## Supplied text
16. Notices. Notices shall be addressed (a) if to PFPC, at 000 Xxxxxxxx Xxxxxxx,
Xxxxxxxxxx, Xxxxxxxx 00000, Attention: President; (b) if to the Fund, at
BlackRock Bond Allocation Target Shares, 00 Xxxx 00xx Xxxxxx, Xxx Xxxx, Xxx Xxxx
00000, Attention: Xxxxxx Xxxxxxxx, Esq., or (c) if to neither of the foregoing,
at such other address as shall have been given by like notice to the sender of
any such notice or other communication by the other party. If notice is sent by
confirming telegram, cable, telex or facsimile sending device, it shall be
deemed to have been given immediately. If notice is sent by first-class mail, it
shall he deemed to have been given three days after it has been mailed. If
notice is sent by messenger, it shall be deemed to have been given on the day it
is delivered.

## Information supplied
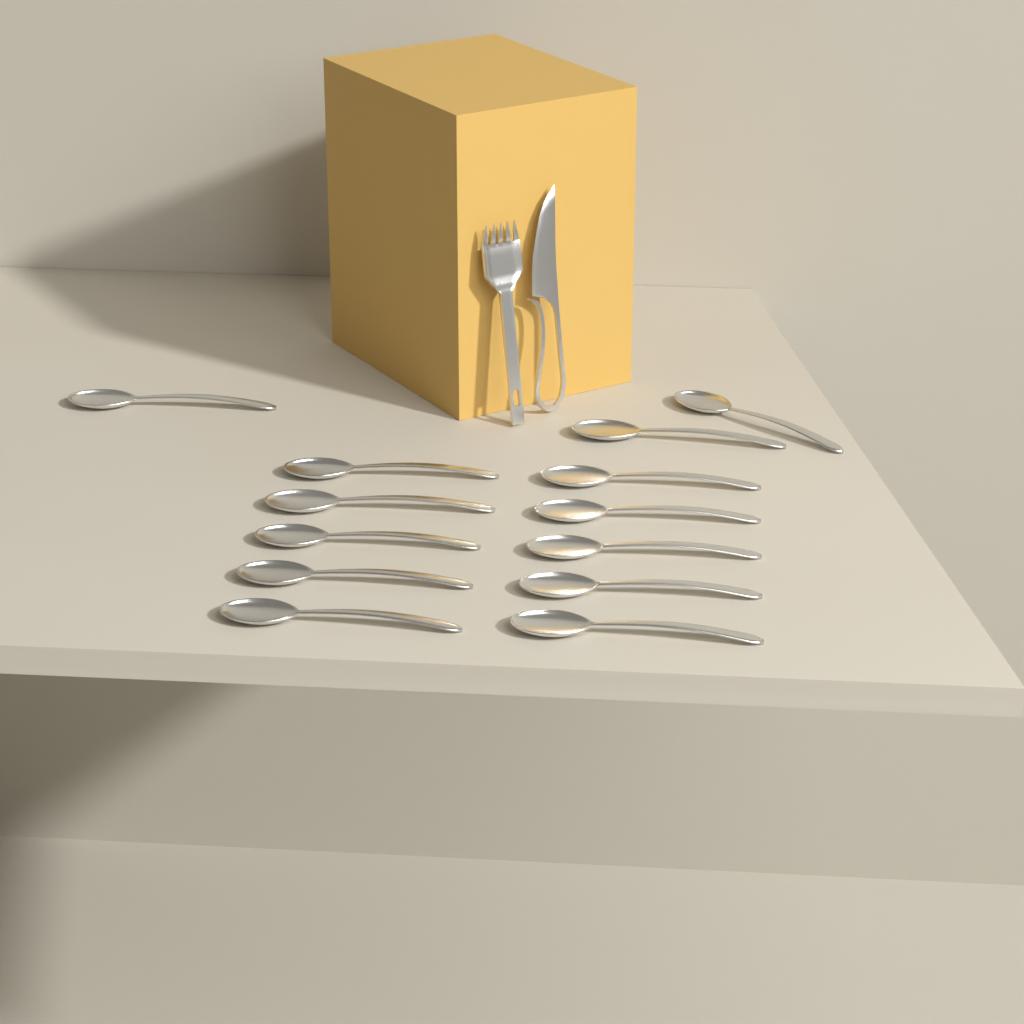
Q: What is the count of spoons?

==

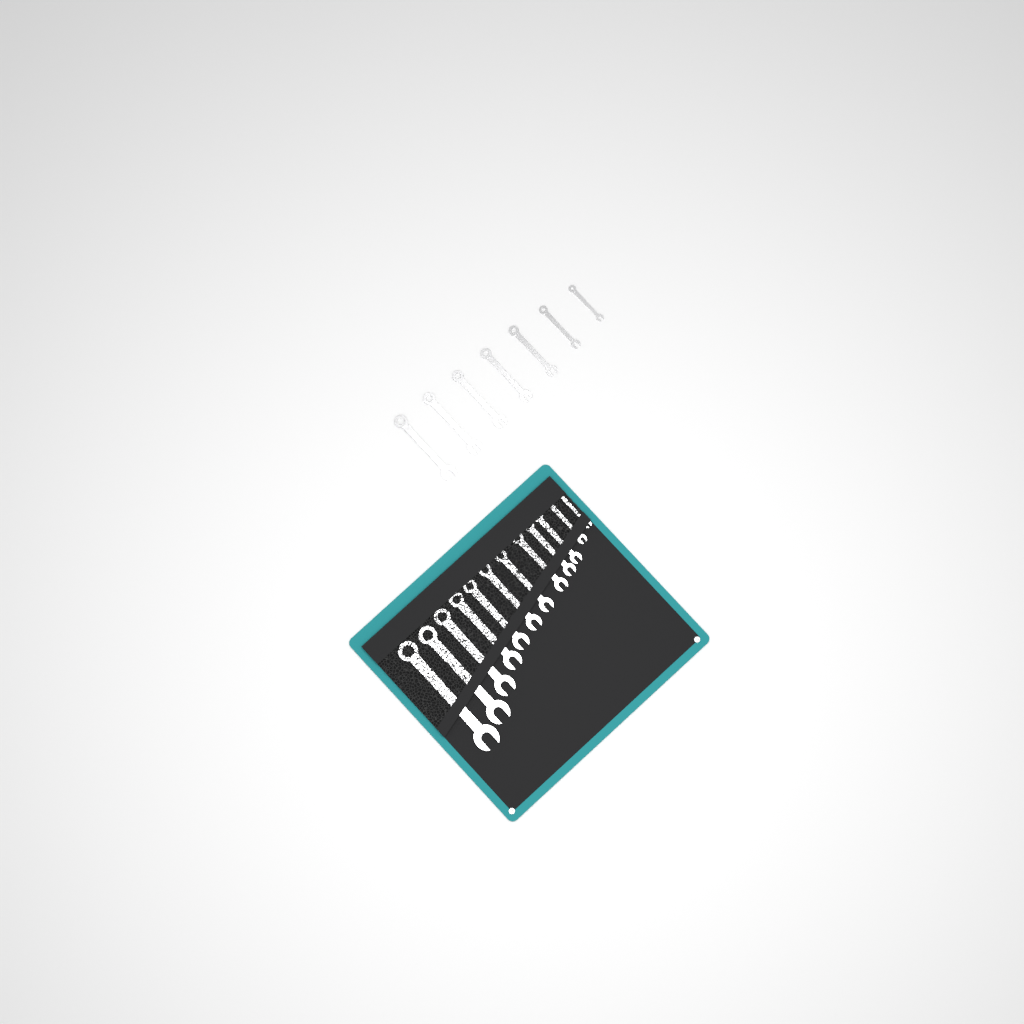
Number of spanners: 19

## Instruction
Transcribe the notices clause between "16. Notices. Notices" and "is delivered.", inclusive. The lines that come after the clause are separate material and have no connection to it.

## Result for this task
16. Notices. Notices shall be addressed (a) if to PFPC, at 000 Xxxxxxxx Xxxxxxx,
Xxxxxxxxxx, Xxxxxxxx 00000, Attention: President; (b) if to the Fund, at
BlackRock Bond Allocation Target Shares, 00 Xxxx 00xx Xxxxxx, Xxx Xxxx, Xxx Xxxx
00000, Attention: Xxxxxx Xxxxxxxx, Esq., or (c) if to neither of the foregoing,
at such other address as shall have been given by like notice to the sender of
any such notice or other communication by the other party. If notice is sent by
confirming telegram, cable, telex or facsimile sending device, it shall be
deemed to have been given immediately. If notice is sent by first-class mail, it
shall he deemed to have been given three days after it has been mailed. If
notice is sent by messenger, it shall be deemed to have been given on the day it
is delivered.